● FRAGMENTO DEL DOCUMENTO:
---

Estos descubrimientos fueron el origen del libro Hombres fatales (Acantilado, 2022), en el que Elisenda Julibert desplaza la mirilla desde el mundo del arte hacia el de la literatura y el cine para desmontar el mito de la femme fatale. “¿Qué ocurriría si lo que el tópico de la mujer fatal atestigua fuese, más que un determinado comportamiento femenino, una singular (y tradicionalmente masculina) representación del deseo?”, se pregunta la autora en la introducción de su ensayo. Una premisa que recuerda a la planteada por Edward Said en Orientalismo pero con perspectiva de género, o a la de Siri Hustvedt en La mujer que mira a los hombres que miran a las mujeres.

En Hombres fatales, el lector encontrará una serie de brillantes análisis en los que Julibert nos señala una y otra vez lo que, después de leerla, resultará evidente: que cuando los artistas, escritores y cineastas nos hablan de las mujeres fatales, esas que con sus atributos carnales y poderes de seducción conducen a los hombres a la autodestrucción, en realidad nos están hablando de sus propios deseos. De sus propias fantasías y miedos proyectados en el chivo expiatorio de la mujer y de lo femenino.

Su recorrido comienza con la novela Carmen (1847), de Prosper Mérimée, pues “solo a partir del Romanticismo se acuña el estereotipo de la femme fatale”. El resumen que hace Julibert de esta obra permite no solo ver en esta Carmen asesinada por su amante, el bandolero don José, el modelo de la supuesta fatalidad femenina y sus rituales sacrificios futuros, sino, además, que los estereotipos nunca se presentan de forma aislada. La historia de Carmen y José le es contada por este último al narrador de la novela, “un historiador del mundo clásico con un gran interés por las exóticas costumbres y gentes de España –en particular del sur–”. La escogencia de este escenario para la trama de su historia, nos explica Julibert, tiene que ver con que “España fascinaba a Mérimée porque, comparado con la Francia moderna, parecía un lugar detenido en el tiempo y perfectamente exótico”.

---

● DATOS PROPORCIONADOS:
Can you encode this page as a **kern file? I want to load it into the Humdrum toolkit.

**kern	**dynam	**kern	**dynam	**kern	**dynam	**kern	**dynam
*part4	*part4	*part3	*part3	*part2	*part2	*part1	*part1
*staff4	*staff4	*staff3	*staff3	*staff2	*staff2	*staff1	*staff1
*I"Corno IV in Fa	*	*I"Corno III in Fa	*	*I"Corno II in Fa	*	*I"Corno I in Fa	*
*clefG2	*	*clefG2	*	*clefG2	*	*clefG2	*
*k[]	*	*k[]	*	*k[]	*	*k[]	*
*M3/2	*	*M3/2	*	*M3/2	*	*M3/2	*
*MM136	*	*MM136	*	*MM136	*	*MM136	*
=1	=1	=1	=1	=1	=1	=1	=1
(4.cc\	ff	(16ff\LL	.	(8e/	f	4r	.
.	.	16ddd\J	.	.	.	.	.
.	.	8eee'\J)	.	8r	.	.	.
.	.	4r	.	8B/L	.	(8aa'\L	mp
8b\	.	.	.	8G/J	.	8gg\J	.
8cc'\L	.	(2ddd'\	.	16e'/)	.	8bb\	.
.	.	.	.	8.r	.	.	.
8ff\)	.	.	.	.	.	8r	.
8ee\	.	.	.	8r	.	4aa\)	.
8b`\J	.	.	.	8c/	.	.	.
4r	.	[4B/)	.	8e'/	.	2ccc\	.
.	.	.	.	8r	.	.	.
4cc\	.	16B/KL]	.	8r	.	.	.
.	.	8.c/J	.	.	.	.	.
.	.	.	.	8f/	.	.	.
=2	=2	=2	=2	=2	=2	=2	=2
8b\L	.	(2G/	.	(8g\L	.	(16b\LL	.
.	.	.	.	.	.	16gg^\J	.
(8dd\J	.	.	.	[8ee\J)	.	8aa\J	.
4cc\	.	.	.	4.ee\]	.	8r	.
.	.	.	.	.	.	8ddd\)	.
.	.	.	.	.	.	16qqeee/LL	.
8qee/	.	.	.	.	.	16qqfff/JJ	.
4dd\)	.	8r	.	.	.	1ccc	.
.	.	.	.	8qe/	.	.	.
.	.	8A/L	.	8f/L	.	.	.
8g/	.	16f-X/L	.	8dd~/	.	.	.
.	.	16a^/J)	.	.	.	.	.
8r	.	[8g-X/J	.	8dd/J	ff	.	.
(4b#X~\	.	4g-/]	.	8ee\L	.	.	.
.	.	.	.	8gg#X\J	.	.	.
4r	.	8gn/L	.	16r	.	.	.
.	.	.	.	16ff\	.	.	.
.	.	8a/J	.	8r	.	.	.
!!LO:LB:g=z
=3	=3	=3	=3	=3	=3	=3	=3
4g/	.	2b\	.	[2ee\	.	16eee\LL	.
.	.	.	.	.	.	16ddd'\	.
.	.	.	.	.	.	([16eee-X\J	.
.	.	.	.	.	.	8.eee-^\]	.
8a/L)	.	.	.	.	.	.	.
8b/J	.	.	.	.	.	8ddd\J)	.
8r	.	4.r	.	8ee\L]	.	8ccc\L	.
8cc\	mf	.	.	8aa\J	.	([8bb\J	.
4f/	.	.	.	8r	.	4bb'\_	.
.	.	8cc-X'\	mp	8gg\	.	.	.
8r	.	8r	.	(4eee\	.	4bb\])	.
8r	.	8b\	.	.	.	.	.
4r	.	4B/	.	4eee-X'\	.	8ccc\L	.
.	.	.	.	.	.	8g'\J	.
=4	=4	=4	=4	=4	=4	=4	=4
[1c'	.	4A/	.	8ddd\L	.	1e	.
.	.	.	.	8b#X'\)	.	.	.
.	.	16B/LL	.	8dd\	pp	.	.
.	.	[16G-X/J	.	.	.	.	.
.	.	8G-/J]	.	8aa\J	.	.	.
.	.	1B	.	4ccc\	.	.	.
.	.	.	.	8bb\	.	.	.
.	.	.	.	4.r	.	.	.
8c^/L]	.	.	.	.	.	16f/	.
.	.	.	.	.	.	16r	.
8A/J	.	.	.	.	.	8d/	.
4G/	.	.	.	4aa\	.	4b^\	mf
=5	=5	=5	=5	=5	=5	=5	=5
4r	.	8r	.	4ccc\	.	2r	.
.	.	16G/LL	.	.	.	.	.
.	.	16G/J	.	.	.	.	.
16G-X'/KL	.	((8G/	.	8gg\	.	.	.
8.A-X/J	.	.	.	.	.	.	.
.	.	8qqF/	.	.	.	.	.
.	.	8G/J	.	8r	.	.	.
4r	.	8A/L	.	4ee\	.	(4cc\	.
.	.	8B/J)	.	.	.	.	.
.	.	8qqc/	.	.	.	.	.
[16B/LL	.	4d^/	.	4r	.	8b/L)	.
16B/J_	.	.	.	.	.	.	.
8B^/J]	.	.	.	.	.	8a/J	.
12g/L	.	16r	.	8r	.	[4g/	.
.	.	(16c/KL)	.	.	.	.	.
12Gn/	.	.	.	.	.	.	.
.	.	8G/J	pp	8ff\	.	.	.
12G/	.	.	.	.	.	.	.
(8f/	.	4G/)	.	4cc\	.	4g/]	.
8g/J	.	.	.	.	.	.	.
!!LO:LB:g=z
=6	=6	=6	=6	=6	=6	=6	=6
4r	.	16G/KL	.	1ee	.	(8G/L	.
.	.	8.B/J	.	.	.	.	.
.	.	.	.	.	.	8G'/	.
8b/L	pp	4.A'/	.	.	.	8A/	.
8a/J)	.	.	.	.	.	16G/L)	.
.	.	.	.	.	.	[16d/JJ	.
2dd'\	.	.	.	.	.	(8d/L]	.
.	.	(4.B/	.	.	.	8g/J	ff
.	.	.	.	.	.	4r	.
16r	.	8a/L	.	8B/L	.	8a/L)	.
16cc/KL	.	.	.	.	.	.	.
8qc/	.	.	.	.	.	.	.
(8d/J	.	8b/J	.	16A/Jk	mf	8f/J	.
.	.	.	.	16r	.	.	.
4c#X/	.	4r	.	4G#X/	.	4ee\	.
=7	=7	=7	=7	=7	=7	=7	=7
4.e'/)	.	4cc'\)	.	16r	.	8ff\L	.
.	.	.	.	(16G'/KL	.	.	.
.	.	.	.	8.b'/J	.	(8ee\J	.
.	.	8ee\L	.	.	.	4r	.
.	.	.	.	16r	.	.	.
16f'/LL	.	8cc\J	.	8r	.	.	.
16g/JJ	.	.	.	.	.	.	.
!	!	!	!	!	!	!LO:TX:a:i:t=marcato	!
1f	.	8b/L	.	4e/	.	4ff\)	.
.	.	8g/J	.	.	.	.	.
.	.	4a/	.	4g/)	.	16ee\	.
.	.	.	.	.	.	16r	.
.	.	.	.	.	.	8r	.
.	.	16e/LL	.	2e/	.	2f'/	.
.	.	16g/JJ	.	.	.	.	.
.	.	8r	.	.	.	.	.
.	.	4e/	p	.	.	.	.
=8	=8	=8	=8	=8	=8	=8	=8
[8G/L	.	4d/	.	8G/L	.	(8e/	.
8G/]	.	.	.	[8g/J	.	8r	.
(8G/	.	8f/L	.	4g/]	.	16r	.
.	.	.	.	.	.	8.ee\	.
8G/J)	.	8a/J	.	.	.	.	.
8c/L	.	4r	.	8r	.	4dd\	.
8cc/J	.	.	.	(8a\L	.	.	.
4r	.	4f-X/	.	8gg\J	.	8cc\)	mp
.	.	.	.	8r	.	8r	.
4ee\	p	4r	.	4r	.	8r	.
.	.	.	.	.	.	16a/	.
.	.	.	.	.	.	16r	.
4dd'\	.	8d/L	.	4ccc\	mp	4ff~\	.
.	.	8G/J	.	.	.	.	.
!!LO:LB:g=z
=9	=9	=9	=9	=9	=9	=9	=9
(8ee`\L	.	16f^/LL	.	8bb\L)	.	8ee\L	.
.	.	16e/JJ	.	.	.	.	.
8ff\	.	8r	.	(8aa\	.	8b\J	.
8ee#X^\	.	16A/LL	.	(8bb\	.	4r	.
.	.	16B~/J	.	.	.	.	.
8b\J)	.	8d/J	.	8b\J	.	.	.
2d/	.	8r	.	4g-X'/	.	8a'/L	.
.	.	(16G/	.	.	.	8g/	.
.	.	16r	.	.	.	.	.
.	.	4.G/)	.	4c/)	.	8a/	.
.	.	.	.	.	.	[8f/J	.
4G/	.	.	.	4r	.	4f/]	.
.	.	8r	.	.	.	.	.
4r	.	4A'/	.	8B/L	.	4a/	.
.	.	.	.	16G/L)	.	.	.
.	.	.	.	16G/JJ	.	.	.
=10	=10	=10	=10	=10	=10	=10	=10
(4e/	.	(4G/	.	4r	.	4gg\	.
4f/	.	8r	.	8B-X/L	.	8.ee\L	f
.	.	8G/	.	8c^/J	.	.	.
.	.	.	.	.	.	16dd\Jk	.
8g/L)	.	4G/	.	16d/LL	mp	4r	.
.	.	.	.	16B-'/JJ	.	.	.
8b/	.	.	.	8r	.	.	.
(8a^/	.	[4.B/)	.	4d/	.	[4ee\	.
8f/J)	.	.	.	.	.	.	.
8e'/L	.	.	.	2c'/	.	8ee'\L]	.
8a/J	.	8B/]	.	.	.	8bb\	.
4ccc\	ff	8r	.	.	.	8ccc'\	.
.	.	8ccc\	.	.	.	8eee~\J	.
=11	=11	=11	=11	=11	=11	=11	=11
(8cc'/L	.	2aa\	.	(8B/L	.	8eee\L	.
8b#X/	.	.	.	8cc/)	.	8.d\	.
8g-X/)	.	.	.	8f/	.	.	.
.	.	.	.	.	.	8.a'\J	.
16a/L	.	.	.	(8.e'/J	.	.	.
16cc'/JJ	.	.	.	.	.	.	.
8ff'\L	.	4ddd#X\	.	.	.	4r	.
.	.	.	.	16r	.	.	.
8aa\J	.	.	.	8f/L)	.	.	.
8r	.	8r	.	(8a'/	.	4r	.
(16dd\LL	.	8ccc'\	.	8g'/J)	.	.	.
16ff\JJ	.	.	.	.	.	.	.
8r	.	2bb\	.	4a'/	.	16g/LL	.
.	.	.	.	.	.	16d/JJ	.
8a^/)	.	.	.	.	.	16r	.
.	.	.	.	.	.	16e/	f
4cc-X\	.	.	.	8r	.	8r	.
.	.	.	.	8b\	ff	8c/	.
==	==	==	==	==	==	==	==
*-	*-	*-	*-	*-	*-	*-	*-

---

¿Puedes reproducir sin cambios el fragmento sobre Hombres fatales, empezando en las palabras "En Hombres fatales, el" y deteniéndote justo después de "de lo femenino."? Los datos no cumplen ninguna función aquí.

● SOLUCIÓN:
En Hombres fatales, el lector encontrará una serie de brillantes análisis en los que Julibert nos señala una y otra vez lo que, después de leerla, resultará evidente: que cuando los artistas, escritores y cineastas nos hablan de las mujeres fatales, esas que con sus atributos carnales y poderes de seducción conducen a los hombres a la autodestrucción, en realidad nos están hablando de sus propios deseos. De sus propias fantasías y miedos proyectados en el chivo expiatorio de la mujer y de lo femenino.